Revealing Backdoor Attacks in CNNs

Soheil Kolouri1,∗, Aniruddha Saha2,∗, Hamed Pirsiavash2,†, Heiko Hoffmann1,†

1: HRL Laboratories, LLC

2: University of Maryland, Baltimore County

and denote equal contribution


Abstract

The unprecedented success of deep neural networks in many applications has made these networks a prime target for adversarial exploitation. In this paper, we introduce a benchmark technique for detecting backdoor attacks (aka Trojan attacks) on deep convolutional neural networks (CNNs). We introduce the concept of Universal Litmus Patterns (ULPs), which enable one to reveal backdoor attacks by feeding these universal patterns to the network and analyzing the output (i.e., classifying the network as ‘clean’ or ‘corrupted’). This detection is fast because it requires only a few forward passes through a CNN. We demonstrate the effectiveness of ULPs for detecting backdoor attacks on thousands of networks with different architectures trained on four benchmark datasets, namely the German Traffic Sign Recognition Benchmark (GTSRB), MNIST, CIFAR10, and Tiny-ImageNet.

Paper

https://arxiv.org/abs/1906.10842

Code

https://github.com/UMBCvision/Universal-Litmus-Patterns

Contributions

We introduce a fast benchmark technique for detecting backdoor attacks (aka Trojan attacks) on CNNs.

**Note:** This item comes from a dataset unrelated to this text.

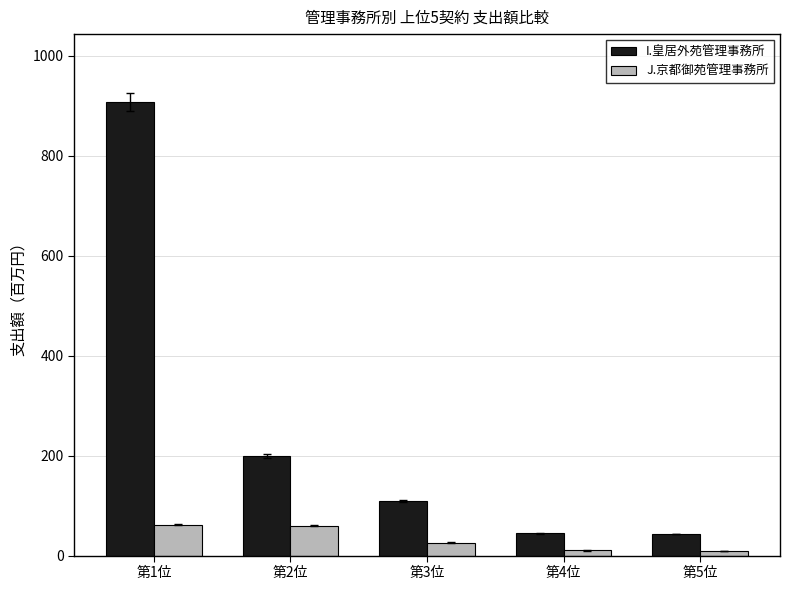

Between 第1位 and 第2位, which series saw the biggest shift?

I.皇居外苑管理事務所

Universal Litmus Patterns (ULPs):

  • Are optimized input images for which the network’s output becomes a good indicator of whether the network is clean or poisoned (contains a backdoor).
  • Are trained only on models and not images (train/test).
  • Transfer across network architectures.
  • We provide hundreds of clean and poisoned models per dataset for Tiny-ImageNet, CIFAR10, MNIST, and German Traffic Sign Recognition Benchmark (GTSRB).

    Threat model

    Each poisoned model is trained to contain a single trigger that causes images from the source class to be classified as the target class. We assume no prior knowledge of the targeted class or the triggers used by attackers.

    Results

    ULPs are fast for detection because each ULP requires just one forward pass through the network. Despite this simplicity, surprisingly, ULPs are competitive for detecting backdoor attacks, establishing a new performance baseline: area under the ROC curve close to 1 on both CIFAR10 and MNIST, 0.96 on GTSRB (for ResNet18), and 0.94 on Tiny-ImageNet.

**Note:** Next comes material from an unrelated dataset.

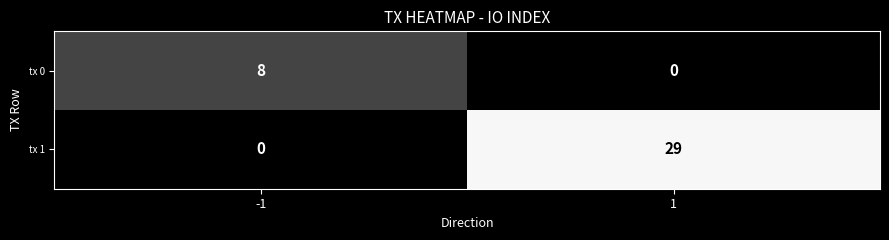

What is the difference between the tx 0 values at -1 and 1?

8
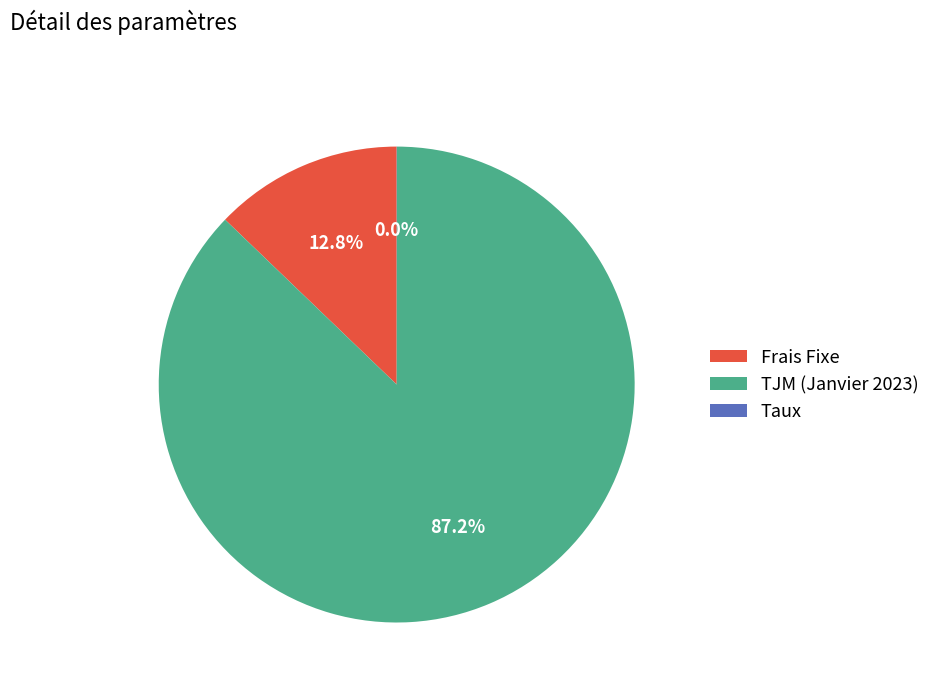

Which slice is the largest?

TJM (Janvier 2023)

    ULPs consistently outperform the baselines, Neural cleanse [1] and noise inputs (replace ULPs with random inputs), on all datasets with respect to AUCs, while being considerably faster than Neural cleanse (~90,000 times).

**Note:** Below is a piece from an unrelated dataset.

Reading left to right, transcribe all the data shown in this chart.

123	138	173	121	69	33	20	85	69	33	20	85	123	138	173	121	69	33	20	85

    On GTSRB, ULPs trained on a specific architecture, e.g., VGG or ResNet, transfer well to similar architectures, i.e., random-VGGs and random-ResNets, where we trained models with a random depth and random number of convolutional kernels. ULPs have limited Transferability between different architectures, e.g., from VGG to ResNet and vice versa.

    The following figure shows the optimized ULPs calculated on the Tiny ImageNet Dataset.

    ULP Dataset
  • CIFAR-10
  • Tiny-ImageNet
  • References
    [1] Wang, B., Yao, Y., Shan, S., Li, H., Viswanath, B., Zheng, H., & Zhao, B. Y. (2019, May). Neural cleanse: Identifying and mitigating backdoor attacks in neural networks. In 2019 IEEE Symposium on Security and Privacy (SP) (pp. 707-723). IEEE.